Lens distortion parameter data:
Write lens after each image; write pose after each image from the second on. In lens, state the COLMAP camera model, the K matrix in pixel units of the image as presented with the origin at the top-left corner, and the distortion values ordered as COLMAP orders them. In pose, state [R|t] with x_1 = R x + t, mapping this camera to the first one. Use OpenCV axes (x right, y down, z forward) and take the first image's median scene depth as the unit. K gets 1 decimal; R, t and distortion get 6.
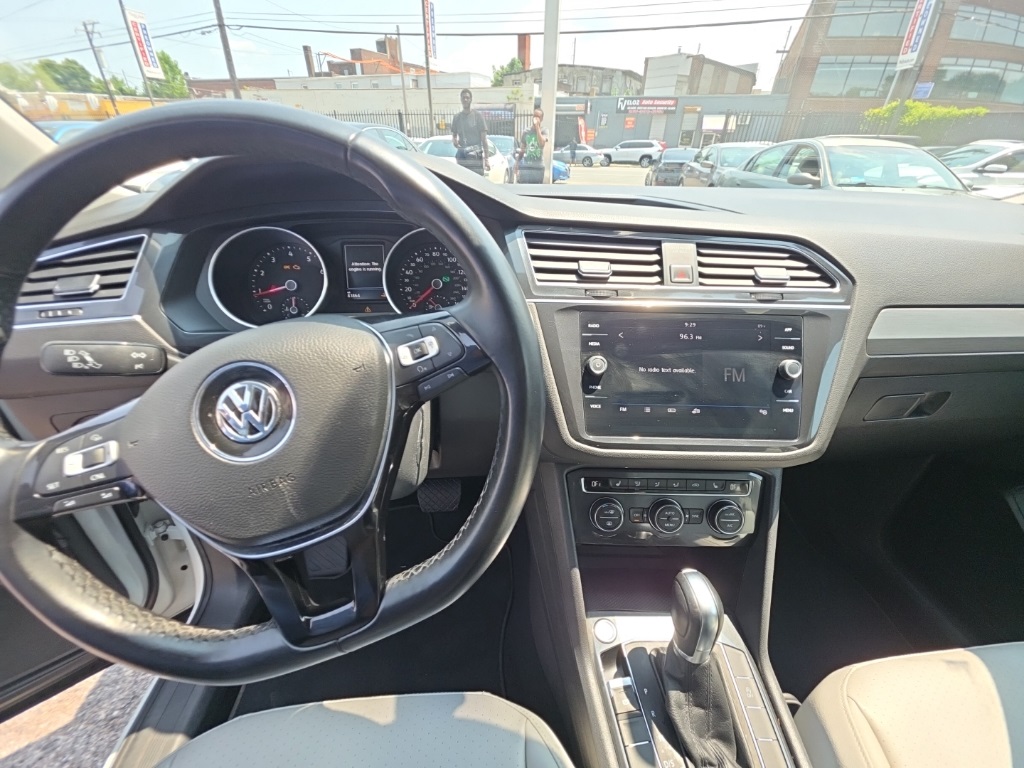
lens RADIAL K [[408.0, 0, 512.0], [0, 408.0, 384.0], [0, 0, 1]] dist [0.024984, -0.016225]
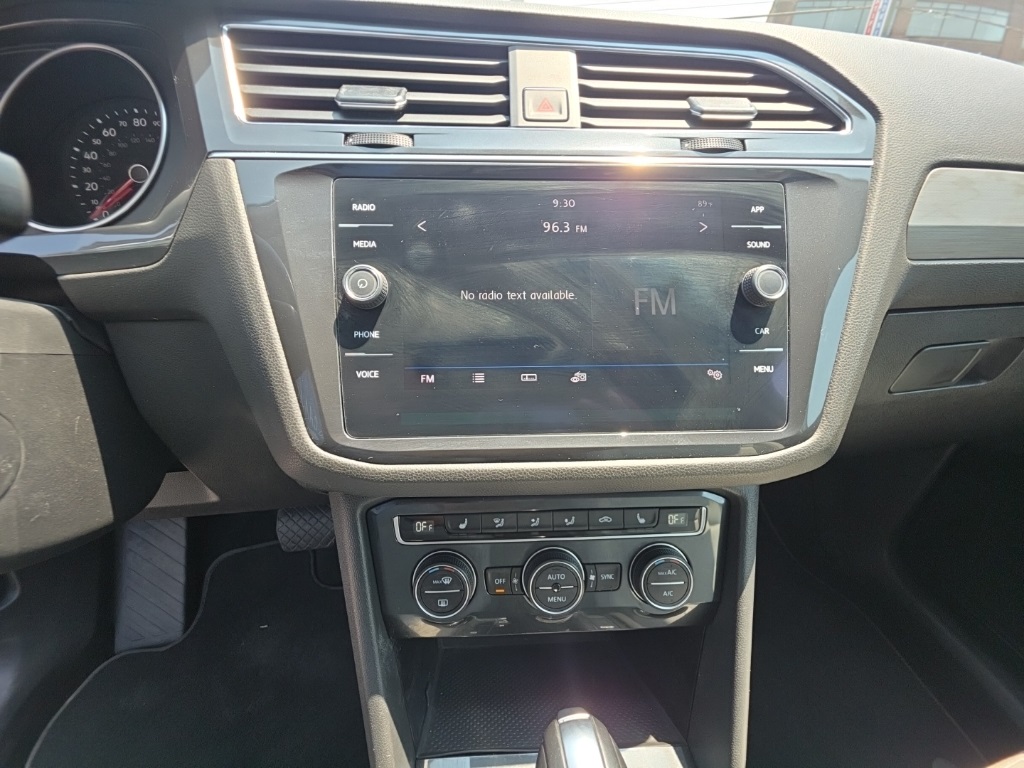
lens RADIAL K [[408.0, 0, 512.0], [0, 408.0, 384.0], [0, 0, 1]] dist [0.024984, -0.016225]
pose [[0.998600, -0.035212, 0.039469, 0.338858], [0.035615, 0.999320, -0.009558, 0.073477], [-0.039106, 0.010950, 0.999175, 0.503297]]
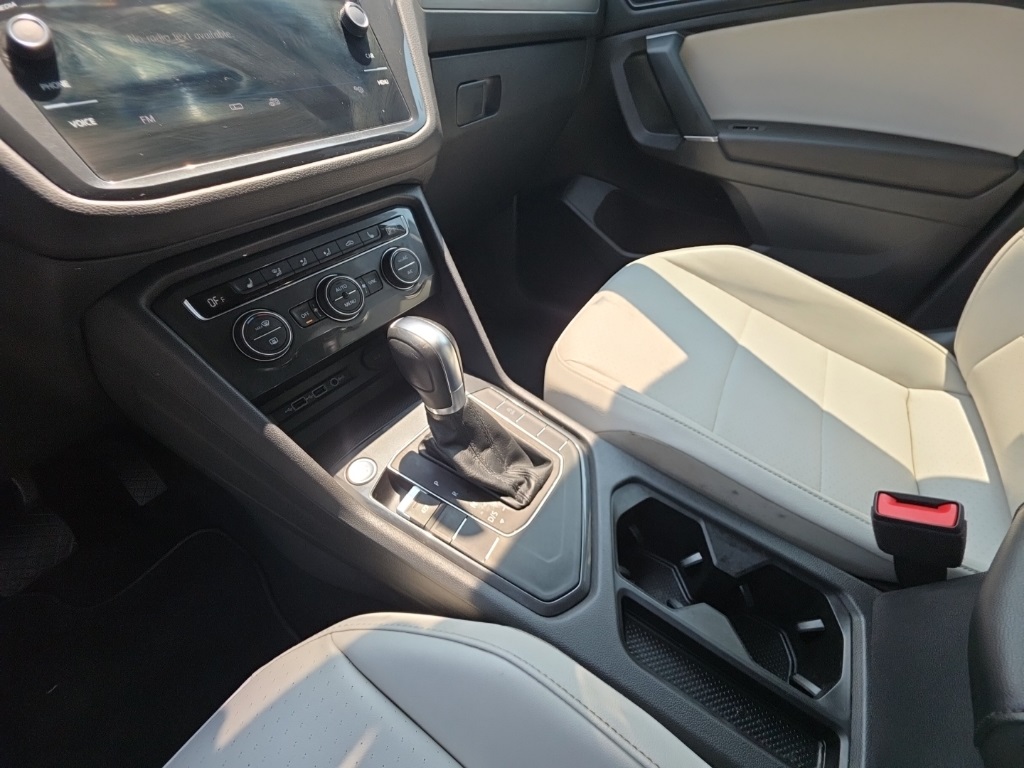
lens RADIAL K [[408.3, 0, 506.9], [0, 408.3, 382.1], [0, 0, 1]] dist [0.026448, -0.015712]
pose [[0.595911, -0.555282, 0.580131, 0.045393], [0.435604, 0.830406, 0.347384, 0.353583], [-0.674640, 0.045697, 0.736731, 0.289246]]
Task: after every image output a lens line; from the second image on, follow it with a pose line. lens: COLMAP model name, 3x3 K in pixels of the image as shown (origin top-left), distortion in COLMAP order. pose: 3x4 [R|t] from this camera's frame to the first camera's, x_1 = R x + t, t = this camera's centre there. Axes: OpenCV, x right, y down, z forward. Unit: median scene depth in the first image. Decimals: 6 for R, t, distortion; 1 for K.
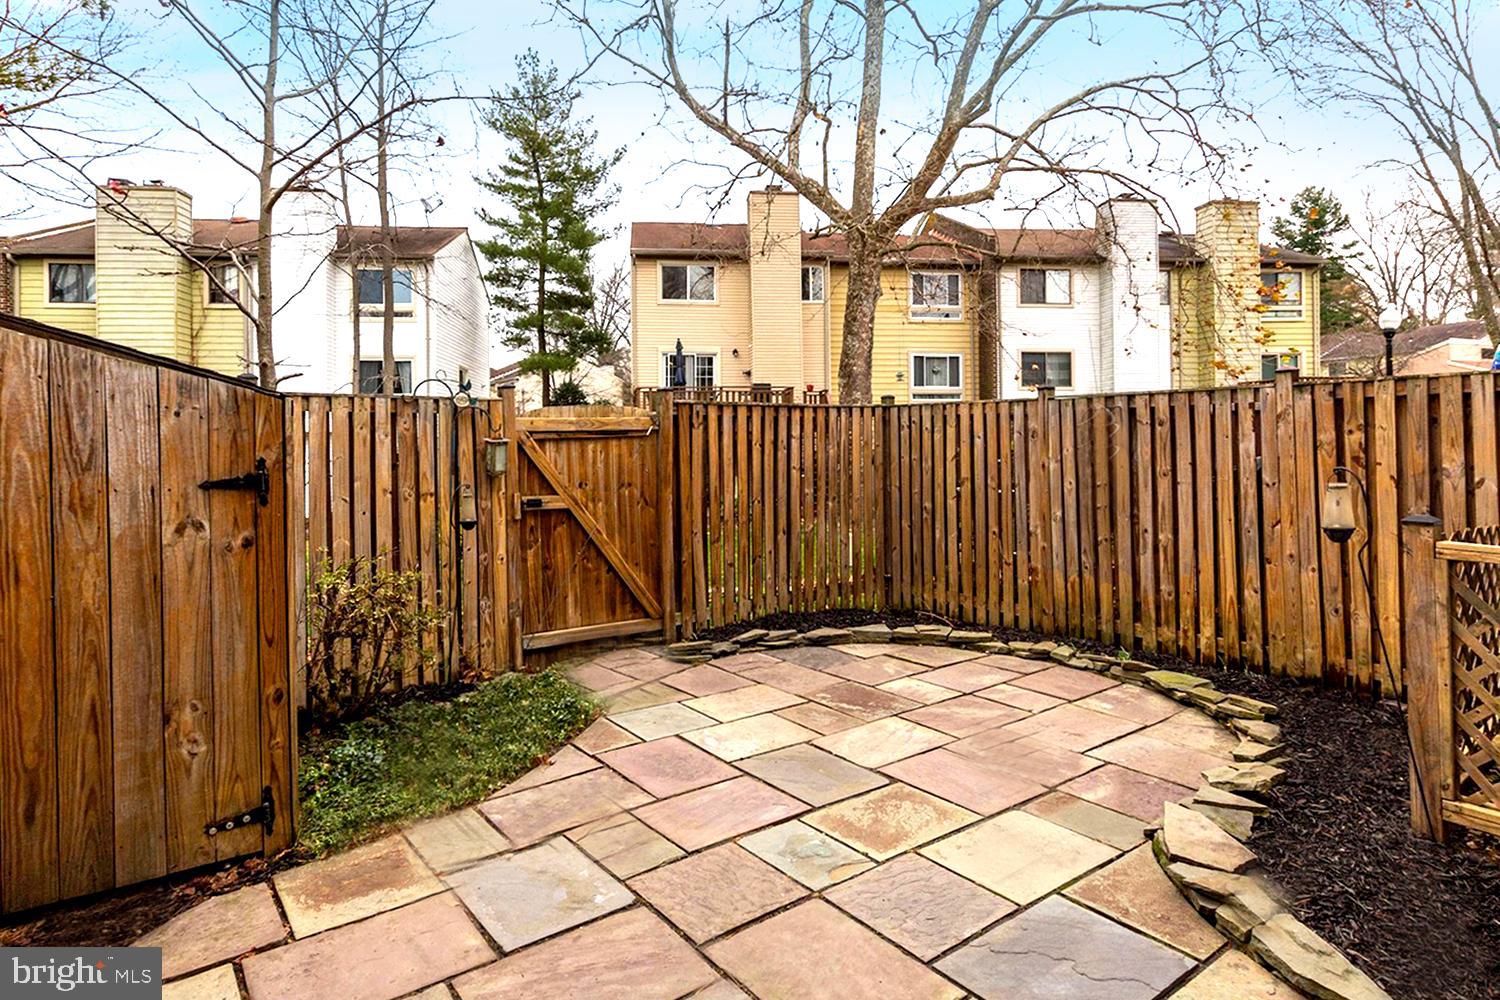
lens RADIAL K [[857.2, 0, 759.4], [0, 857.2, 435.2], [0, 0, 1]] dist [-0.006730, -0.001907]
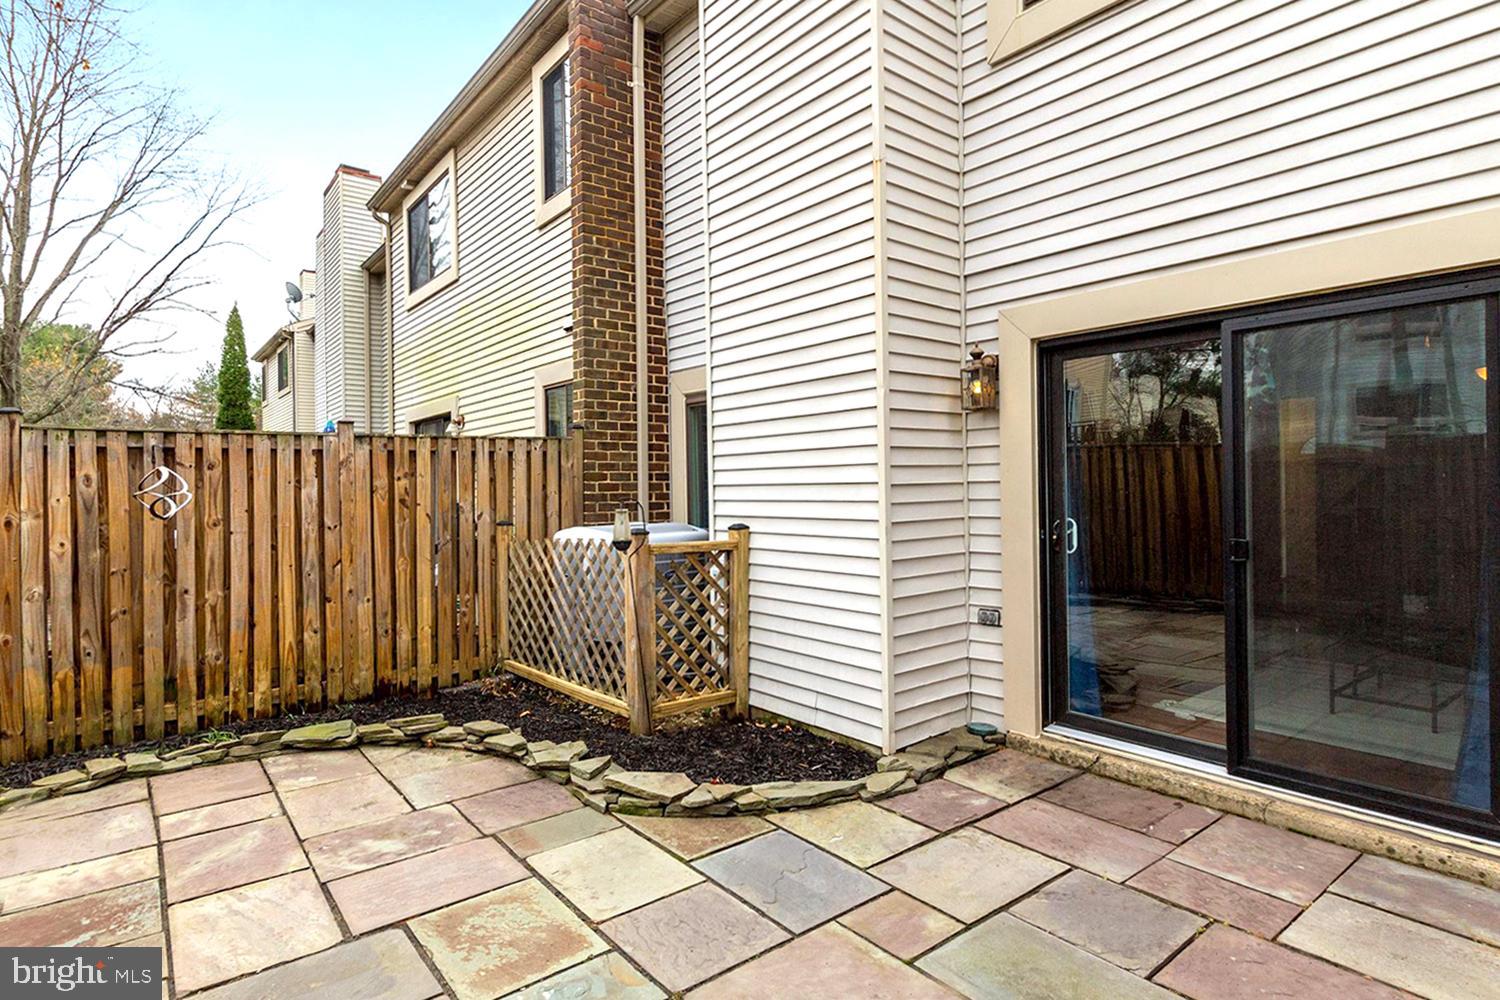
lens RADIAL K [[793.1, 0, 740.0], [0, 793.1, 491.7], [0, 0, 1]] dist [-0.014278, 0.001340]
pose [[-0.031109, 0.000167, 0.999516, -0.397043], [0.008196, 0.999966, 0.000088, 0.017163], [-0.999482, 0.008195, -0.031109, 0.520536]]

▸ WHAT IS BEING ASKED
Pictures in the records above are to be left out of an otherwise exact copy.

▸ EXERCISE OUTPUT
Write lens after each image; write pose after each image from the second on. In lens, state the COLMAP camera model, the K matrix in pixel units of the image as presented with the origin at the top-left corner, and the distortion values ordered as COLMAP orders them. In pose, state [R|t] with x_1 = R x + t, mapping this camera to the first one. Use OpenCV axes (x right, y down, z forward) and take the first image's median scene depth as the unit. K gets 1 decimal; R, t and distortion get 6.
lens RADIAL K [[408.0, 0, 512.0], [0, 408.0, 384.0], [0, 0, 1]] dist [0.024984, -0.016225]
lens RADIAL K [[408.0, 0, 512.0], [0, 408.0, 384.0], [0, 0, 1]] dist [0.024984, -0.016225]
pose [[0.998600, -0.035212, 0.039469, 0.338858], [0.035615, 0.999320, -0.009558, 0.073477], [-0.039106, 0.010950, 0.999175, 0.503297]]
lens RADIAL K [[408.3, 0, 506.9], [0, 408.3, 382.1], [0, 0, 1]] dist [0.026448, -0.015712]
pose [[0.595911, -0.555282, 0.580131, 0.045393], [0.435604, 0.830406, 0.347384, 0.353583], [-0.674640, 0.045697, 0.736731, 0.289246]]
Task: after every image output a lens line; from the second image on, follow it with a pose line. lens: COLMAP model name, 3x3 K in pixels of the image as shown (origin top-left), distortion in COLMAP order. pose: 3x4 [R|t] from this camera's frame to the first camera's, x_1 = R x + t, t = this camera's centre there. Axes: OpenCV, x right, y down, z forward. Unit: median scene depth in the first image. Decimals: 6 for R, t, distortion; 1 for K.
lens RADIAL K [[857.2, 0, 759.4], [0, 857.2, 435.2], [0, 0, 1]] dist [-0.006730, -0.001907]
lens RADIAL K [[793.1, 0, 740.0], [0, 793.1, 491.7], [0, 0, 1]] dist [-0.014278, 0.001340]
pose [[-0.031109, 0.000167, 0.999516, -0.397043], [0.008196, 0.999966, 0.000088, 0.017163], [-0.999482, 0.008195, -0.031109, 0.520536]]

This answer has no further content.